【第617回】 日一日新たな発見

人は長生きしたいと思うし、死にたくないはずである。人だけではなく動物にもそのような本能があるだろう。死の危険を感じれば、そうはさせじと必ず対抗してくる。はいそうですかと首を差し出すなどという例を聞いたことがない。
みんな長生きしたいのである。これを生物の本能というのだろう。本能というのは生物の創造主の意志ということになるだろう。この創造主は合気道的に云えば、宇宙を創り、万有万物を創り、宇宙楽園建設を生成化育している一元の大神ということになる。

注:科学がどんなに発達したといっても、宇宙がどのように、なんの為にできたのかを説明できない。合気道の教えが今のところ最先端のように思う。

長生きと言っても、人は精々125才ぐらいまでしか生きられないといわれるが、長生きとは、そこまで生きないまでも、自分が十分生きたということではないかと考える。だから個人差がある。一般的には、子供や若者は長生きしたなどとは思わないはずであるから、やはり80,90以上の高齢者に言えることだろう。長生きしたと思うのは、人が人として経験する一般的な経験をし、自分がしたかった事や、やるべき事を十分にやったことであろう。合気道的に云えば、自分の使命を果たしたということになるだろう。

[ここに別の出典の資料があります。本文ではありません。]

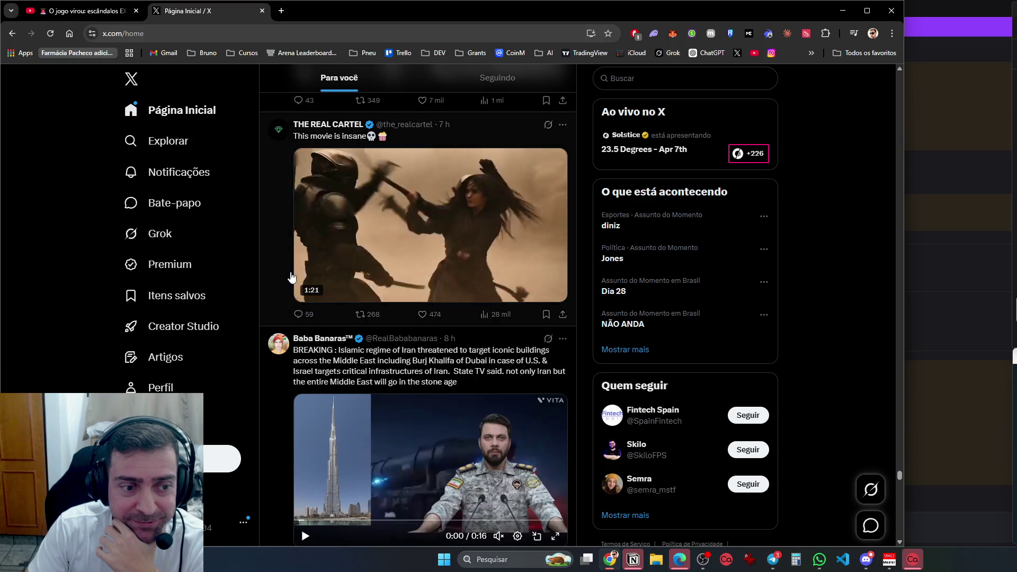
Scroll the Para você feed down to the Defesa Sul Global post on Chechens fighting in Ukraine
scroll(324, 367, down, 2)
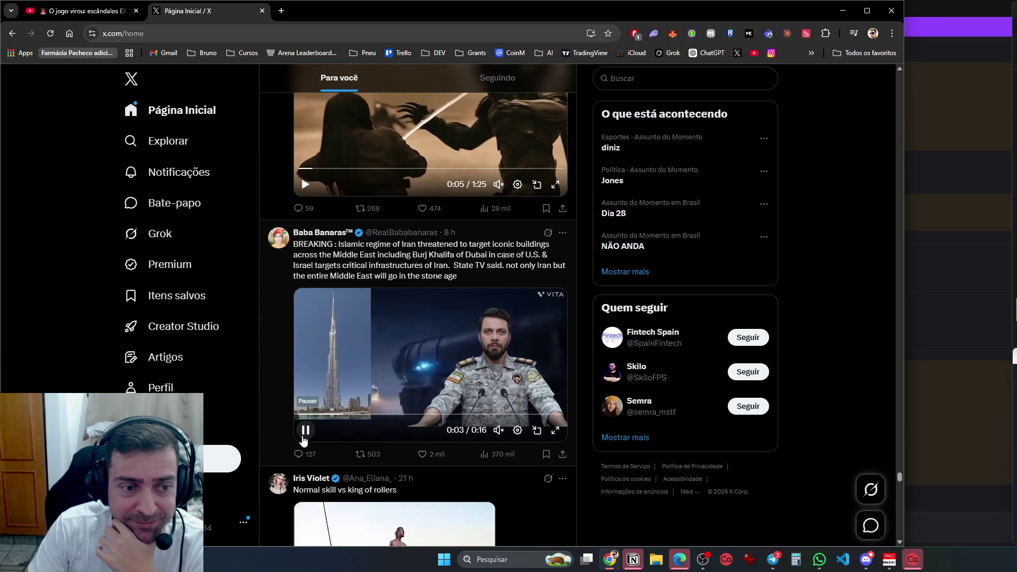
scroll(303, 441, down, 4)
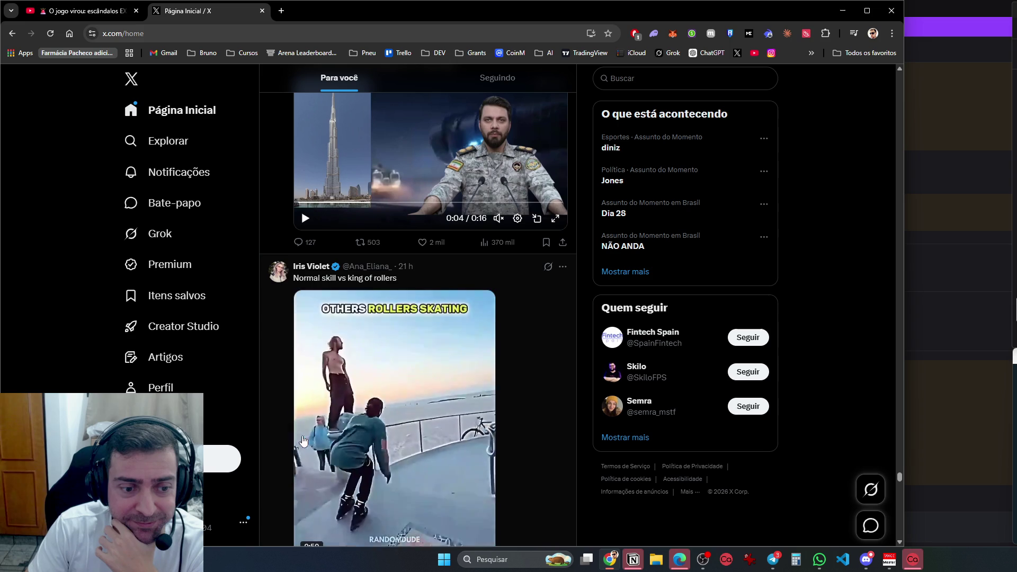
scroll(303, 441, down, 1)
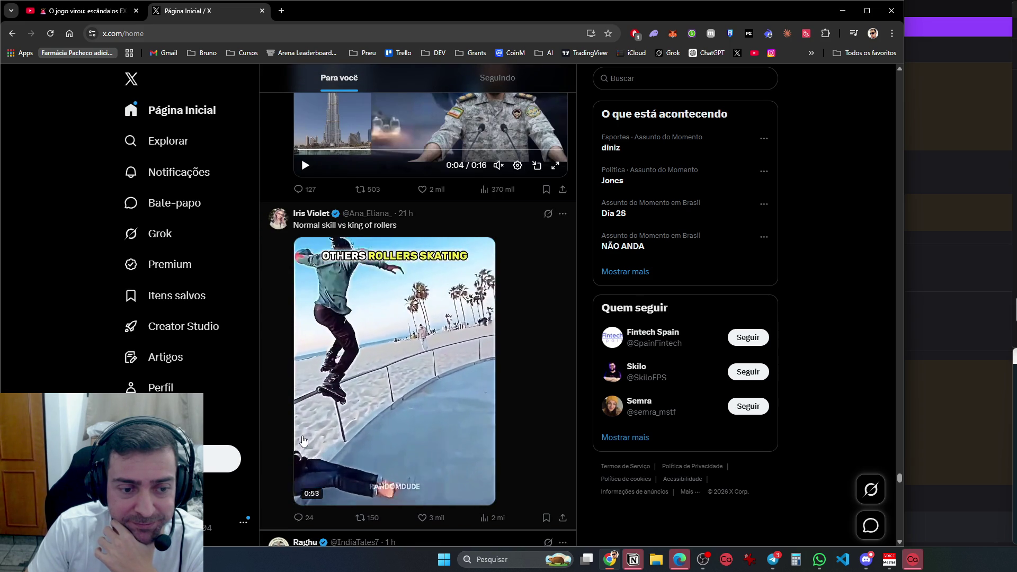
scroll(303, 441, down, 6)
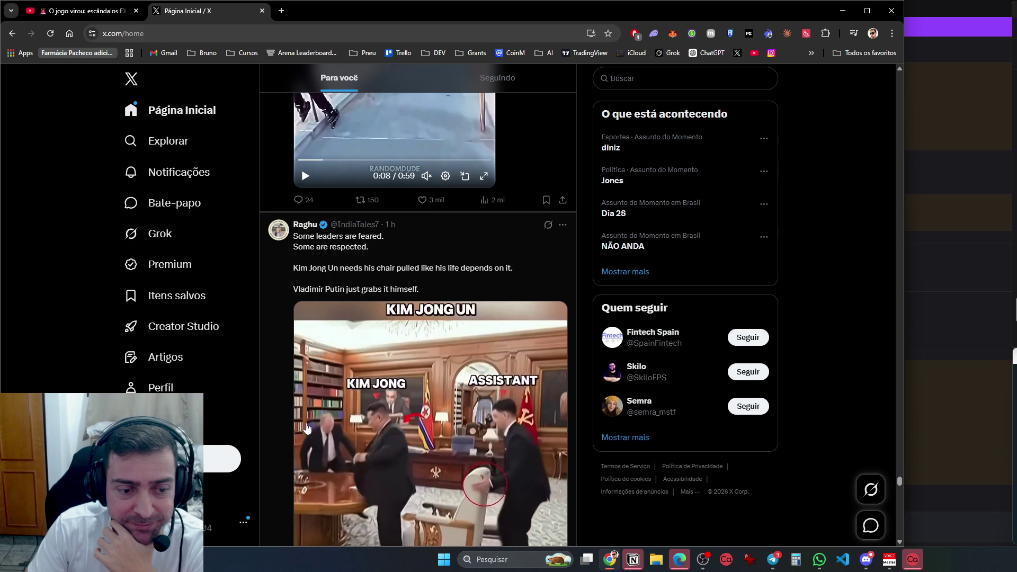
scroll(307, 428, down, 6)
scroll(307, 428, down, 5)
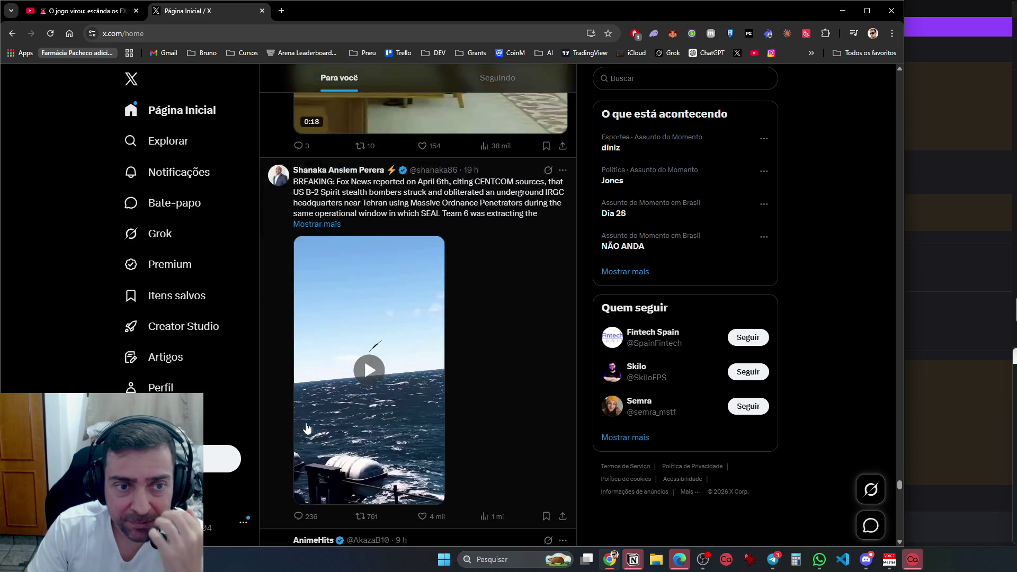
scroll(307, 428, up, 2)
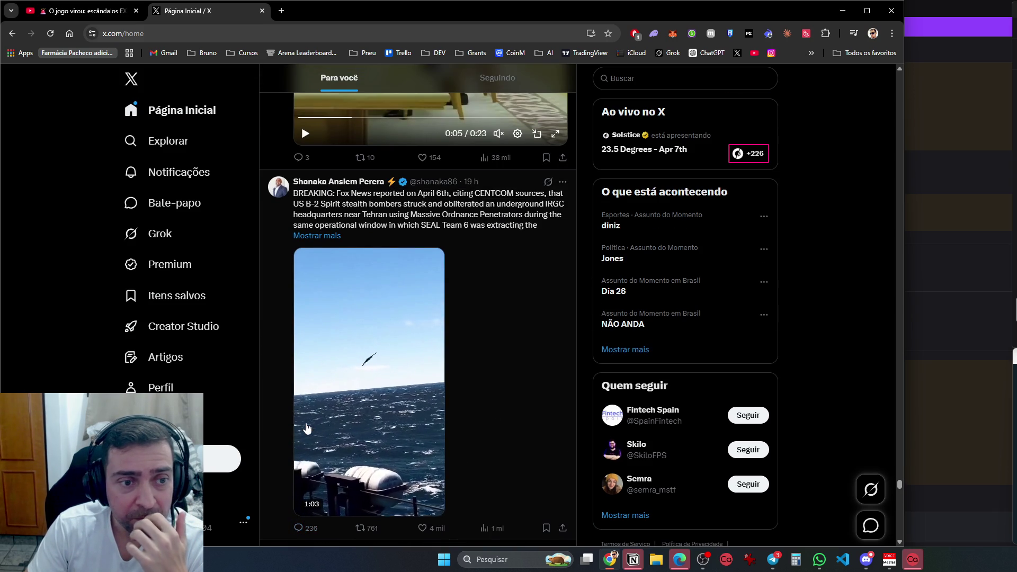
scroll(306, 427, down, 5)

長生きしたいという事は本能だけで片づけたのでは、面白くないし、満足できないだろう。何故、人は長生きしたいと無理してでも頑張るのか、その理由を見つけたい。
理由はいろいろあるだろう。ここで死んでは家族や会社に迷惑がかかるとか、家族や周りが悲しむだろうし、これから何もしてあげられないとか、自分の周りに対しての理由があるだろう。

長生きする、したいと思うもう片方の理由は、周りではなく、自分自身に対しての理由である。それは明日も新たな発見をすることであり、変わっていく自分を見る事である。変わっていくという事は、新しい発見があるということである。
このことは、日々己が変わっていくことに長生きの意味があるという事である。もし、昨日も今日も、去年も今年も新しい発見がなければ、己は変わらないから、いつ死んでも同じだから、長生きする意味は半減することになる。

長生きには、一般的な生活のほか、我々の世界の合気道での長生きもあるだろう。合気道修業も長生きが大事であるが、長生きするのは容易ではない。これは一般生活の比ではない。それは他の武道、芸道などでも非常に厳しいはずである。
合気道修業で長生きとは、長く修業を続けることであるが、長生きするために、日々新たな発見をしていくことだと考える。理論や技だけではなく、技をつかう身体の新しい発見もしていかなければならない。だから体が動かなくなるのを年のせいにしているようでは、長生きはできないだろう。

新たな発見をしていかなければ長生きはできないと書いたわけだが、自分は新たな発見など、生活でも合気道でもやっていないからと長生きを諦める必要はない。何故なら、実際は誰もが新しい発見をして、変わっているはずであるからである。ただ、それに気が付いていないし、意識していないだけなのである。
その証拠に、今、お前の命を頂戴すると凶器を突き付ければ、必ず反抗したり、逃げるはずである。明日の新たな発見、己が変わることを見たいと長生きしたいからである。
高齢者になったら、残り少なくなってくるわけだから、意識的に、日一日新たな発見をしていき、長生きを楽しみたいものである。